— Consegna 1 —
Nel testo selezionato qui sotto, elenca i luoghi da cui proviene la gente radunata attorno a Gesù.

— Testo selezionato —
★ ★ ★ ★
VI Domenica del Tempo Ordinario (Anno C)

Beati i poveri. Guai a voi, ricchi

Lectio VI Domenica del Tempo Ordinario (Anno C)

Il Vangelo della VI Domenica del Tempo Ordinario, anno C, ci riporta il discorso di Gesù che possiamo intitolare in tre modi diversi: il discorso inaugurale, il discorso della pianura, le Beatitudini. Infatti le parole che ascolteremo nel vangelo sono parte centrale del grande discorso programmatico di Gesù, che viene riportato anche in Matteo, con alcune differenze.

Nel terzo vangelo, di fatto, Gesù inizia la sua predicazione nella sinagoga di Nazaret, con parole che sono molto simili a quelle delle Beatitudini: «Lo Spirito di Dio è su di me per questo mi ha inviato ad evangelizzare i poveri, a liberare i carcerati, gli oppressi, a guarire i ciechi, a proclamare l’anno di grazia del Signore» (cf. Lc 4,18-22). In Matteo, le beatitudini sono otto e vengono proclamate su di un monte. In Luca ascoltiamo quattro beatitudini e quattro guai, in una pianura.

vv. 17.20a 

17Disceso con loro, si fermò in un luogo pianeggiante. C'era gran folla di suoi discepoli e gran moltitudine di gente da tutta la Giudea, da Gerusalemme e dal litorale di Tiro e di Sidone. 20aEd egli, alzàti gli occhi verso i suoi discepoli, diceva

«Disceso con loro»: Gesù discende dal monte, dove era salito a pregare e poi scegliere i dodici a cui diede il nome di apostoli (cfr. vv. 12s.), per incontrare la folla dei discepoli e la massa della gente.

«luogo pianeggiante»: τόπου πεδινοῦ (topou pedinou), significa un luogo piano, pianegiante. Non è necessariamente in contraddizione con Matteo che parla di monte (cfr. Mt 5,1). Anche il monte delle Beatitudini presenta dei luoghi pianeggianti, adatti per il raduno di folle. È evidente che a Luca, così come a Matteo, non interessa la topografia del luogo. Piuttosto, se per Matteo che consegna il suo vangelo a una comunità di provenienza giudea, interessava mettere in evidenza il riferimento a Mosè e alla legge consegnata sul monte. A Luca, che scrive il vangelo per cristiani provenienti dal mondo ellenico, non occorrono riferimenti che aggancino al Primo Testamento.
★ ★ ★ ★
— Consegna 2 —
Nell'elenco, cambia "ammeter" in "multimeter" nelle righe che vanno da quella contenente "Please take a look at the speedometer" fino a quella contenente "Response: 3.75 A", entrambe incluse, e riporta solo queste righe lasciando invariato tutto il resto. Ometti le immagini.
★ ★ ★ ★
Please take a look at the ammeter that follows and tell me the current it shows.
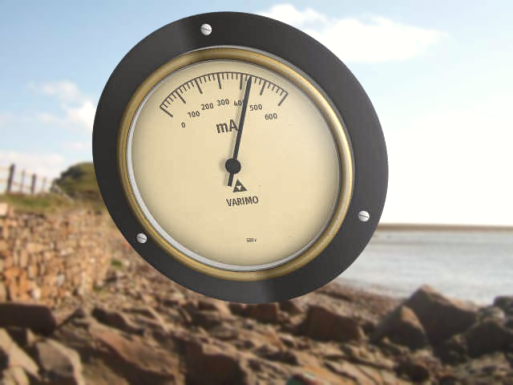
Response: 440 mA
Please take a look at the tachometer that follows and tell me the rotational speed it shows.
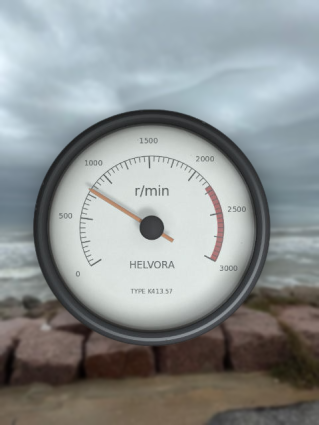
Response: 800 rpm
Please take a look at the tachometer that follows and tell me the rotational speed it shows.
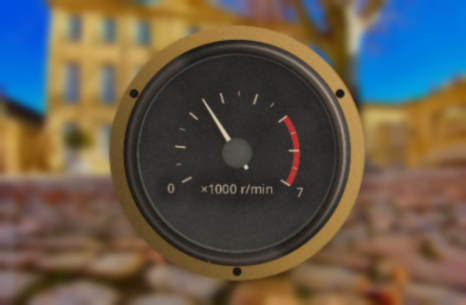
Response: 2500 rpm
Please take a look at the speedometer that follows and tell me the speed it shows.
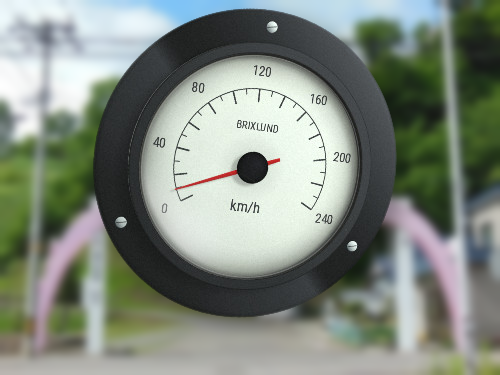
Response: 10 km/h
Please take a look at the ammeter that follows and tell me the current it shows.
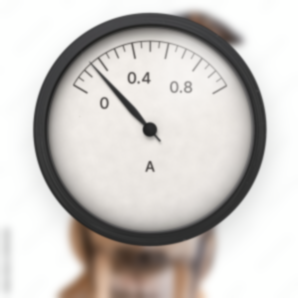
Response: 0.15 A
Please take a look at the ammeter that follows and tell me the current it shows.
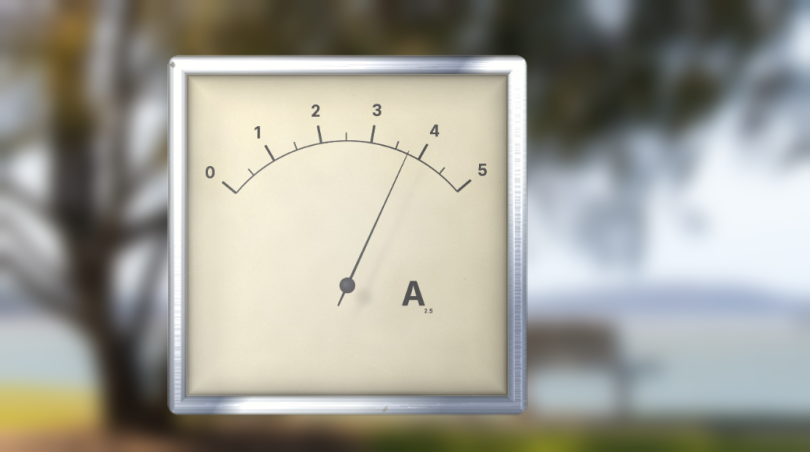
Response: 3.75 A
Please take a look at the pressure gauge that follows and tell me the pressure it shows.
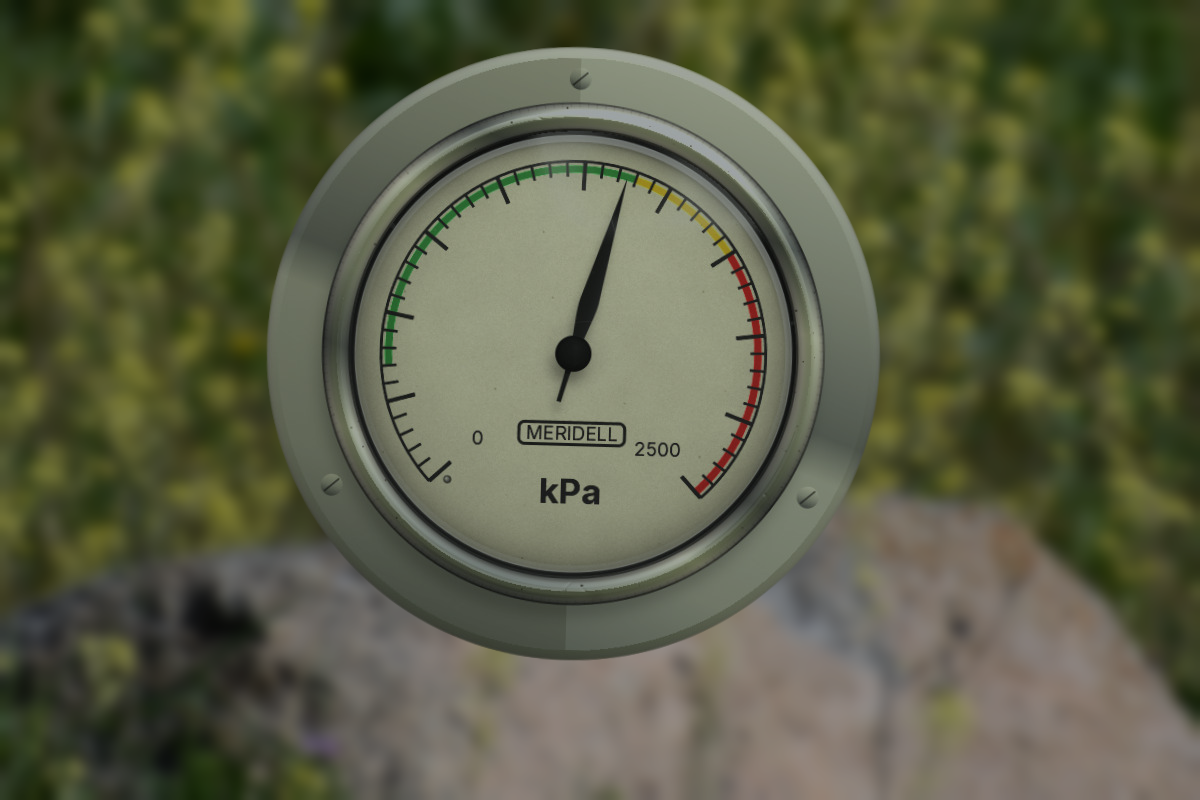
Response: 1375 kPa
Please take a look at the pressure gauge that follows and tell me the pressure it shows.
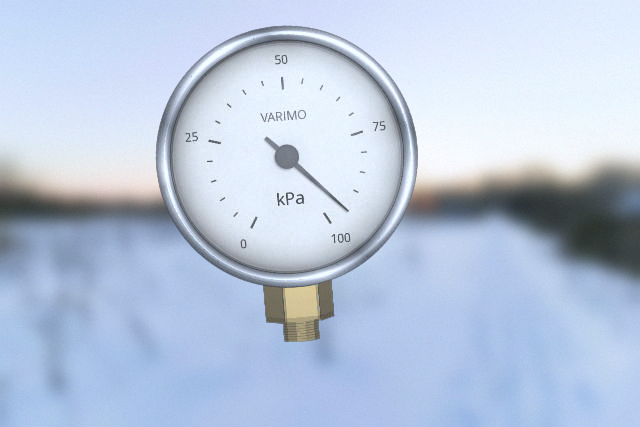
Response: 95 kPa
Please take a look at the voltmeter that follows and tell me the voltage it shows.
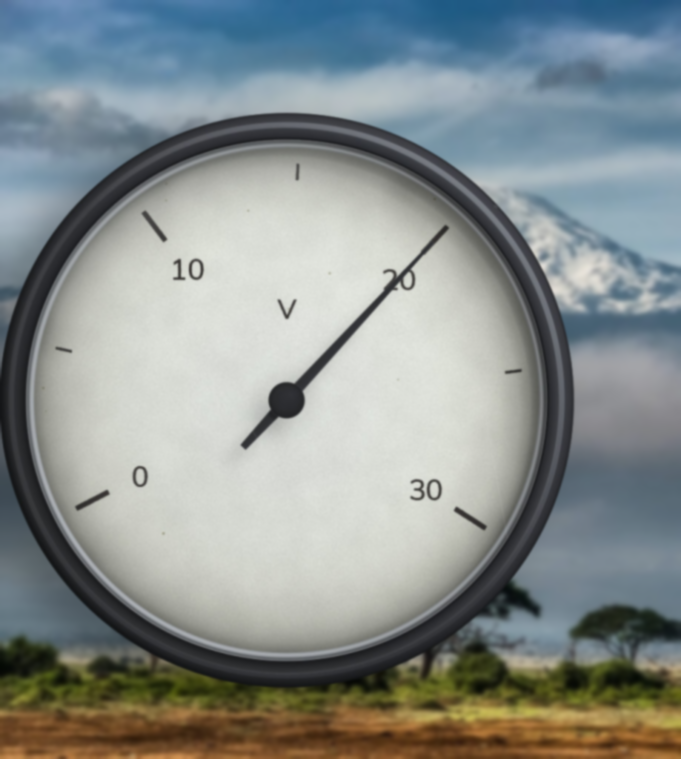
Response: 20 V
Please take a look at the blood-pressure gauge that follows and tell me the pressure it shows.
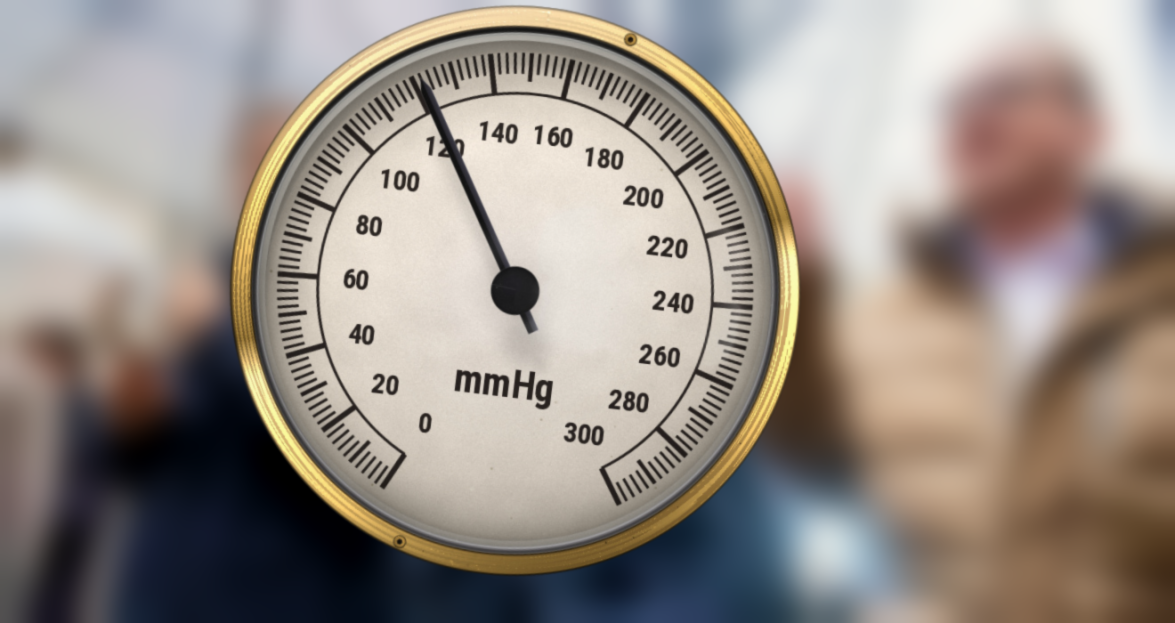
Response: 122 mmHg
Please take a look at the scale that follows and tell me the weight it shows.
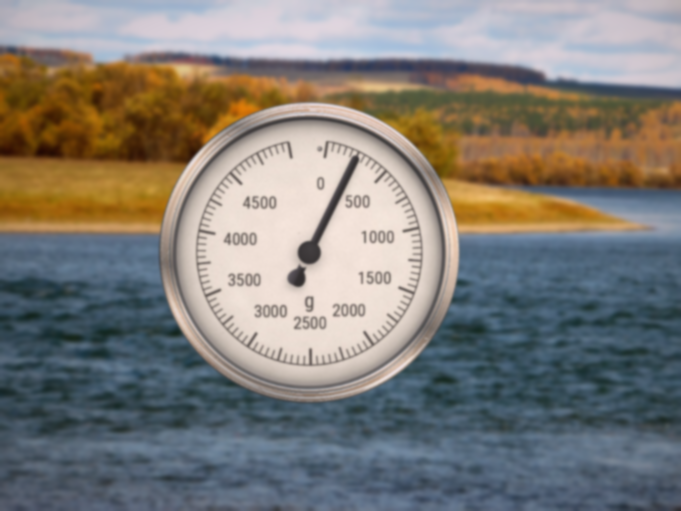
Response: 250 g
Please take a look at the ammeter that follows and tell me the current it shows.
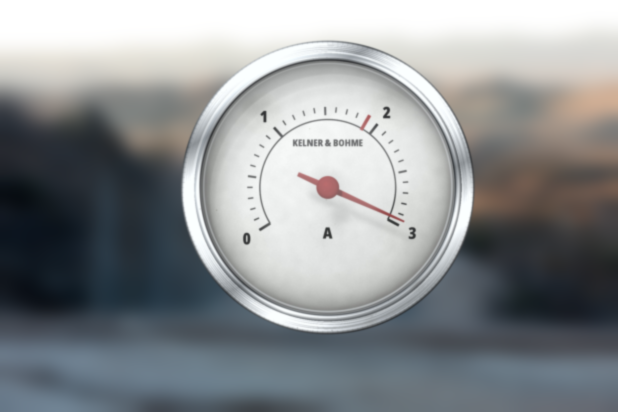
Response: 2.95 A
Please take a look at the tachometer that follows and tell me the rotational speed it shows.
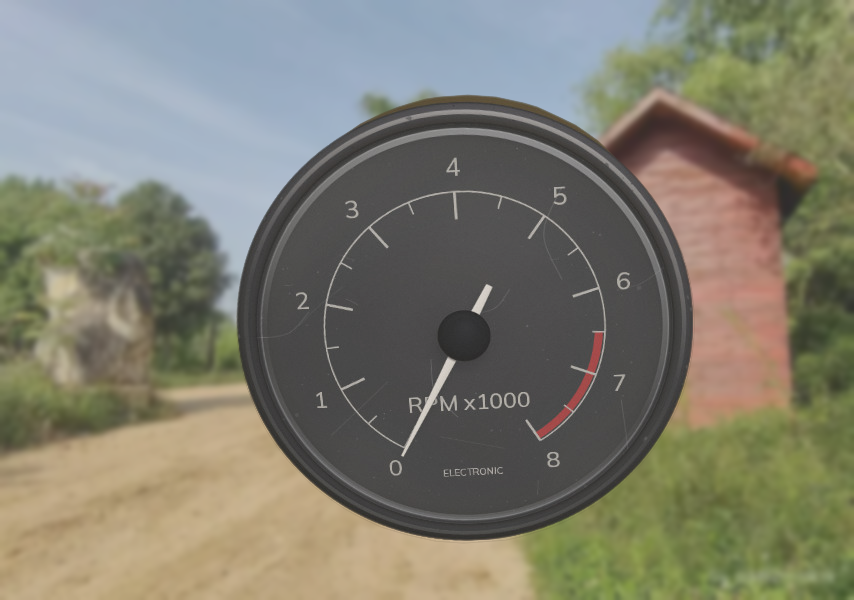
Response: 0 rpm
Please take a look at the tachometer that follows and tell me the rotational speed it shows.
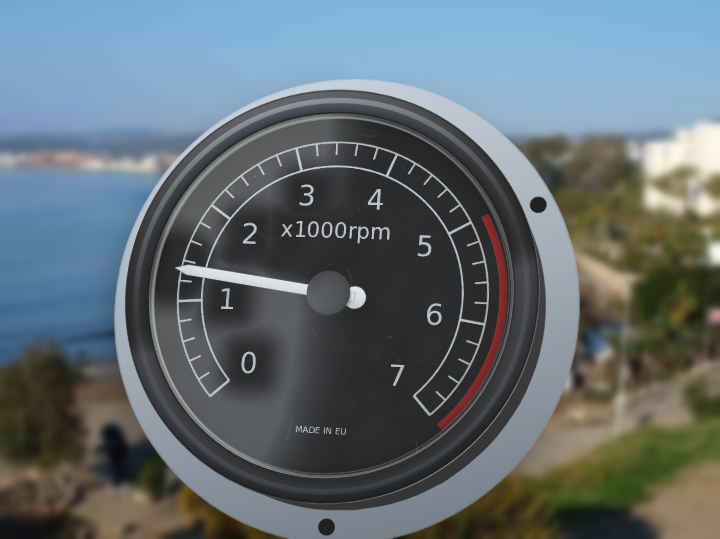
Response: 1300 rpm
★ ★ ★ ★
— Risultato atteso 1 —
Giudea, Gerusalemme, Tiro, Sidone

— Risultato atteso 2 —
Please take a look at the speedometer that follows and tell me the speed it shows.
Response: 10 km/h
Please take a look at the multimeter that follows and tell me the current it shows.
Response: 0.15 A
Please take a look at the multimeter that follows and tell me the current it shows.
Response: 3.75 A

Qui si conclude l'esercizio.